# AVAILABLE DATA:

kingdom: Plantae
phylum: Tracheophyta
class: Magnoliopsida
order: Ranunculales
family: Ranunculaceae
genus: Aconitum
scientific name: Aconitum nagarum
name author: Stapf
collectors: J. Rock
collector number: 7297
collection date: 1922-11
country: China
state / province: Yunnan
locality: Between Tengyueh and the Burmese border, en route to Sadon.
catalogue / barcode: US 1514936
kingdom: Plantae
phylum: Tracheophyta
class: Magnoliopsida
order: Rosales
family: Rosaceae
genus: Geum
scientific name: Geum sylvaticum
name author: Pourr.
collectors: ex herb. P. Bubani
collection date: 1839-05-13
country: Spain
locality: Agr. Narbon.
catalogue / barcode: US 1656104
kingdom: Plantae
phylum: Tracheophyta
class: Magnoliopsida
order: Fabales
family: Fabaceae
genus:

# TASK OBJECTIVE:
Lay out every line of the material above as a JSON list of strings, one string per line, with blank lines left out.

# RESPONSE TO THE TASK:
[
  "kingdom: Plantae",
  "phylum: Tracheophyta",
  "class: Magnoliopsida",
  "order: Ranunculales",
  "family: Ranunculaceae",
  "genus: Aconitum",
  "scientific name: Aconitum nagarum",
  "name author: Stapf",
  "collectors: J. Rock",
  "collector number: 7297",
  "collection date: 1922-11",
  "country: China",
  "state / province: Yunnan",
  "locality: Between Tengyueh and the Burmese border, en route to Sadon.",
  "catalogue / barcode: US 1514936",
  "kingdom: Plantae",
  "phylum: Tracheophyta",
  "class: Magnoliopsida",
  "order: Rosales",
  "family: Rosaceae",
  "genus: Geum",
  "scientific name: Geum sylvaticum",
  "name author: Pourr.",
  "collectors: ex herb. P. Bubani",
  "collection date: 1839-05-13",
  "country: Spain",
  "locality: Agr. Narbon.",
  "catalogue / barcode: US 1656104",
  "kingdom: Plantae",
  "phylum: Tracheophyta",
  "class: Magnoliopsida",
  "order: Fabales",
  "family: Fabaceae",
  "genus:"
]